▶ Trecho para leitura:
“Qualquer
vida, se tem o narrador certo, merece um livro ou, pelo menos, um capítulo”. O autor desta frase magnífica é o jornalista Diogo Schelp, que a
construiu para comentar na revista Veja um livro
recém-lançado.
Tomo a liberdade
de usá-la para apresentar a série de cincos posts que começam a ser divulgados
a partir de hoje. O assunto, claro, são lembranças de pessoas com quem convivi.
No caso particular, meus avós maternos. Não creio ser o “narrador certo”,
talvez seja apenas o único – e mais errado que certo.
Tal como os posts
já divulgados sobre a família de meu pai, este é parte de um texto maior, ainda
inacabado, que comecei a escrever em 2013 para deixar para meus filhos (caso eles
queiram saber). O tema são as lembranças que tenho sobre a família de minha
mãe. Não pensava em divulgá-lo no blog, por uma série de motivos. Primeiro, por
estar inacabado, pois não consegui dar continuidade no perfil de metade
dos tios. Além disso, está o fato de que a maioria dos tios ainda está
viva. E meus comentários e lembranças descritas não se enquadram na cartilha
politicamente correta nem na linha chapa branca.

▶ Tarefa a realizar: Prolongue o relato sobre as lembranças da família materna, começando logo depois da última frase mostrada.

▶ Material fornecido:

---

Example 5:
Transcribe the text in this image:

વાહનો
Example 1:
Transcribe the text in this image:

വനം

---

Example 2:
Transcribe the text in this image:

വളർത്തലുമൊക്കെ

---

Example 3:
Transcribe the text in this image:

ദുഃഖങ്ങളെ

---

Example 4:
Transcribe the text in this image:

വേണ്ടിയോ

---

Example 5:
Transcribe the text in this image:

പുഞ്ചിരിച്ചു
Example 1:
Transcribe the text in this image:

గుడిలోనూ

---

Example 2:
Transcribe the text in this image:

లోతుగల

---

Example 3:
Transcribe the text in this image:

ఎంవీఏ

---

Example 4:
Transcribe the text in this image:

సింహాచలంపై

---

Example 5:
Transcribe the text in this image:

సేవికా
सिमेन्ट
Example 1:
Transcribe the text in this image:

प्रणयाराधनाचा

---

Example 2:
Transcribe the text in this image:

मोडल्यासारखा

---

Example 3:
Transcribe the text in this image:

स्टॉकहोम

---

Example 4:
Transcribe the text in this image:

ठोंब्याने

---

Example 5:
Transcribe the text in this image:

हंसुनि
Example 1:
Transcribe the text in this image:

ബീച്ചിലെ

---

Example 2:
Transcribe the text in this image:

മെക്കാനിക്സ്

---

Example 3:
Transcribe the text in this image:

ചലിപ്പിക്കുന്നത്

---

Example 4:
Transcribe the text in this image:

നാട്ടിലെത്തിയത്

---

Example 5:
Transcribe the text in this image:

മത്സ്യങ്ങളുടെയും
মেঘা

▶ Resposta abaixo:
Apesar disso tudo,
resolvi divulgar um pouco dessa memória no Blogson. E o culpado é o meu amigo
virtual Marreta do Azarão, que disse ser minha "verdadeira veia
literária" as memórias. Assim, antes que minha memória acabe de vez, vamos
falar um pouco da véia, ou melhor, vamos exercitar a veia. E o assunto começa
justamente com a família de minha avó materna. Vamos lá.
Quando eu nasci,
em 1950, meus pais e meu irmão já moravam na casa de minha avó materna. Minha
avó teve onze filhos, mas um deles morreu ainda pequeno. Minha mãe era a segunda
mais velha e foi também a segunda a se casar. Todos os filhos, com exceção de
tia Ci, casada com tio Tristano, moravam nessa casa. Como a casa era pequena,
barracões (edículas) foram sendo construídos para abrigar esse povo todo e mais
meu avô, que, embora separado de minha avó, morava lá também, em um quarto de
um dos barracões existentes no fundo do imóvel.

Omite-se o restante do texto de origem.